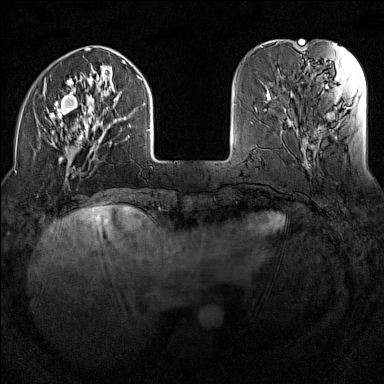
Breast MRI (dynamic contrast-enhanced), one axial slice; position 34 of 160 along the scan axis; dynamic contrast-enhanced series, time point 2 of 7 at this slice position (early post-contrast); 1.5 T; TE 1.8 ms, TR 5 ms; 1 mm slice thickness; 384 × 384 image matrix. Female patient.
Structures marked on this image (semi-automatically segmented with operator editing):
- enhancing-tissue mask used for the functional tumour volume (all voxels passing the contrast-enhancement thresholds inside the analysis volume; usually the tumour): bounding box (x1, y1, x2, y2) in pixels: (45, 48, 151, 176)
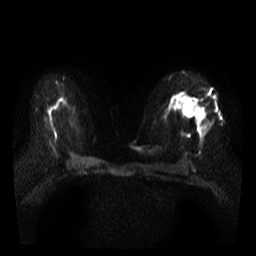
Breast MRI, one axial slice; position 21 of 36 along the scan axis; diffusion-weighted series; image 2 of 4 stored at this slice position (different b-values; order by instance number); 3 T; 5 mm slice thickness; 256 × 256 image matrix, field of view 300 × 300 mm. Female patient.
Annotated regions visible in this slice (manually delineated by an expert):
- tumour on diffusion-weighted imaging: bounding box [x1, y1, x2, y2] px = [181, 104, 204, 122]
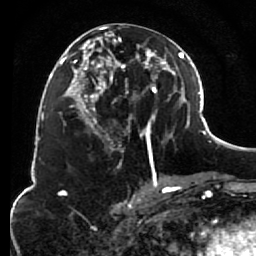
Breast MRI (dynamic contrast-enhanced), one axial slice. Cropped to one breast. Dynamic contrast-enhanced series, time point 2 of 7 at this slice position (early post-contrast). 1.5 T. TE 2.6 ms, TR 5.6 ms. 2 mm slice thickness. 256 × 256 image matrix. Female patient.
Structures marked on this image (semi-automatic segmentation, software-assisted and operator-edited):
- enhancing-tissue mask used for the functional tumour volume (all voxels passing the contrast-enhancement thresholds inside the analysis volume; usually the tumour): bounding box <85,26,156,157> (left, top, right, bottom; pixels)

What to produce
With the pictures left out, return each entry exactly as written.

Response below
Breast MRI (dynamic contrast-enhanced), one axial slice; position 34 of 160 along the scan axis; dynamic contrast-enhanced series, time point 2 of 7 at this slice position (early post-contrast); 1.5 T; TE 1.8 ms, TR 5 ms; 1 mm slice thickness; 384 × 384 image matrix. Female patient.
Structures marked on this image (semi-automatically segmented with operator editing):
- enhancing-tissue mask used for the functional tumour volume (all voxels passing the contrast-enhancement thresholds inside the analysis volume; usually the tumour): bounding box (x1, y1, x2, y2) in pixels: (45, 48, 151, 176)
Breast MRI, one axial slice; position 21 of 36 along the scan axis; diffusion-weighted series; image 2 of 4 stored at this slice position (different b-values; order by instance number); 3 T; 5 mm slice thickness; 256 × 256 image matrix, field of view 300 × 300 mm. Female patient.
Annotated regions visible in this slice (manually delineated by an expert):
- tumour on diffusion-weighted imaging: bounding box [x1, y1, x2, y2] px = [181, 104, 204, 122]
Breast MRI (dynamic contrast-enhanced), one axial slice. Cropped to one breast. Dynamic contrast-enhanced series, time point 2 of 7 at this slice position (early post-contrast). 1.5 T. TE 2.6 ms, TR 5.6 ms. 2 mm slice thickness. 256 × 256 image matrix. Female patient.
Structures marked on this image (semi-automatic segmentation, software-assisted and operator-edited):
- enhancing-tissue mask used for the functional tumour volume (all voxels passing the contrast-enhancement thresholds inside the analysis volume; usually the tumour): bounding box <85,26,156,157> (left, top, right, bottom; pixels)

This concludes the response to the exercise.